Friday, 16 January 2009

Miracle Landings..Financial Praying for a Miracle

It’s almost the weekend, and there’s way too much bad news out there to fit into my wrap today, so a more general opening today, but bare with me on this one guys…..
*I remember reading an excellent article in the Economist a few years back where they satirised the opening safety announcements + “what-to-do-in-an-emergency-landing” cards provided on airlines ahead of take-off. Particularly enlightening was the fact that never in aviation history had a plane successfully landed on water without disintegrating into a thousand pieces and dooming its passengers to a similar fate – a fact that rendered obsolete the many diagrams of life-rafts inflating and life-vested passengers safely jumping off the wings into the rafts – I never felt comforted again by the safety announcements (nor saw the need for life-vests!?) after reading that article and was slightly angered that authorities somewhere had decided to mislead passengers to believe that everything would be OK if indeed a water-landing-emergency occurred when a successful landing had never before been achieved! Alas, the Economist was yesterday ridiculed by a humble 40-yr veteran US-Airways pilot in NY as he made what must be the first ever successful (and apparently remarkably smooth!) water-landing after losing both engines shortly after take-off – and every single passenger survived! And guess what, the inflatable rafts did pop-out! I didn’t see any life-vests though.

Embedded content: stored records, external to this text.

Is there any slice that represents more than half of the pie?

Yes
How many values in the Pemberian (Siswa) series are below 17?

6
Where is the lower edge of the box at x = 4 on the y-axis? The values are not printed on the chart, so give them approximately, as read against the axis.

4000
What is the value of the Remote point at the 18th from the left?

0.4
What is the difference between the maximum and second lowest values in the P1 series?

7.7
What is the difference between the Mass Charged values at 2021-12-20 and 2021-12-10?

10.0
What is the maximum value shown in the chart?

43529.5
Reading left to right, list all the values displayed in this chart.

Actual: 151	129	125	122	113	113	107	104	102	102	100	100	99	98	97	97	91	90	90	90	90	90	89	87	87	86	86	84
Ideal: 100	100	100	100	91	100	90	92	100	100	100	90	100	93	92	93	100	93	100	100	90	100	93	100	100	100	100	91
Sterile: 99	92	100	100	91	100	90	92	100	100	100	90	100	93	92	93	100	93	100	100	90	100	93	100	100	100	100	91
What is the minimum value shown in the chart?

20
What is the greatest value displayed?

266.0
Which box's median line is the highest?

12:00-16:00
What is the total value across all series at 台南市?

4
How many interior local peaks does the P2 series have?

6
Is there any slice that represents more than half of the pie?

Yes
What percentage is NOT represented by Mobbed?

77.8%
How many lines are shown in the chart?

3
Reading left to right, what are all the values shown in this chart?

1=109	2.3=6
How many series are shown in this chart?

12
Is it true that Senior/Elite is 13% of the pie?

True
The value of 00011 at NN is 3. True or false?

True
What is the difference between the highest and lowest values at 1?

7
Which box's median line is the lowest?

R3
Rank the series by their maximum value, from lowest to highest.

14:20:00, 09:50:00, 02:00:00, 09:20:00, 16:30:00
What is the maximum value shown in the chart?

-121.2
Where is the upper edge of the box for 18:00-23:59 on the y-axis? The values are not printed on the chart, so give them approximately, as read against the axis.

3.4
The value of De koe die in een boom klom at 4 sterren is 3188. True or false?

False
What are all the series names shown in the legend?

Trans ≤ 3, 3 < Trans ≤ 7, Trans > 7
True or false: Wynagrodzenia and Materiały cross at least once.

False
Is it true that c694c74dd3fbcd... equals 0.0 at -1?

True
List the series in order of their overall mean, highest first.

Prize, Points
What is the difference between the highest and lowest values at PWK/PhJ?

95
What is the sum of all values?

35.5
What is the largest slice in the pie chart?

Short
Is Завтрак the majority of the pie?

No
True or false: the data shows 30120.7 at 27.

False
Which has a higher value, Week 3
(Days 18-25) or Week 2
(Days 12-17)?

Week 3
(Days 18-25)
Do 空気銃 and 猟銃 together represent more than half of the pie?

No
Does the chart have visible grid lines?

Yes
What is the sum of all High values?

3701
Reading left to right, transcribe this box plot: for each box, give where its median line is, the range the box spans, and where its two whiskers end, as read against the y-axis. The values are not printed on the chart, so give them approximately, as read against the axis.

*What does this have to do with anything financially related you might ask? – well, my point is that if one successful incident can override every dismal failure before it and prove authorities right for putting into place contingency plans to deal with a disaster despite being baseless (and making certain people feel a little safer again) then there is hope that the current disaster relief plans being executed by the US (and global governments) in answer to the global financial crisis, may just work and save the day – even if they haven’t worked before.
*On the financials, the once so revered now reveal themselves to be nothing more than ego-driven figures…a busy few days for once mighty global financials sees their leaders squabble like children and throw a hissy-fit (Bank of America) because the other kid (Merrill Lynch) lied when they agreed to be BFFs (Best Friends For Ever for those of us born before 1995) and other children come running back for another cookie (Citi) from the warmth of the full-laden pantry (US Govt) – once you’ve acquired a taste for something so sweet (such as having $300bn of bad-assets ring-fenced) it seems the sweet-tooth takes over. Citi will be revealing its earnings later today, with a certain calm-before-the-storm enveloping the organisation in the last 48hrs – if only our share price would enter the same state of Zen calmness. Losses expected somewhere between $6bn-10bn. JP Morgan yesterday of course showed better than consensus EPS but still suffered huge trading losses or Q4 ’08. The Bank of American bail-out ($20bn injection + $1180bn ring-fencing) may provide a clue to weekend conversations on Citi’s fate.
*Another way may be to bite the bullet as the Irish government has bitten - nationalising the “too-important-to-fail” Anglo-Irish Bank. Personally, I’m impressed the Irish have gone and done what everyone realistically thinks will happen in the end anyway – is it worth attempting to protect a seemingly lost-cause rather than admitting defeat, simply taking full govt. ownership and beginning the cleaning-up process in earnest? The sooner you start, the sooner you will finish.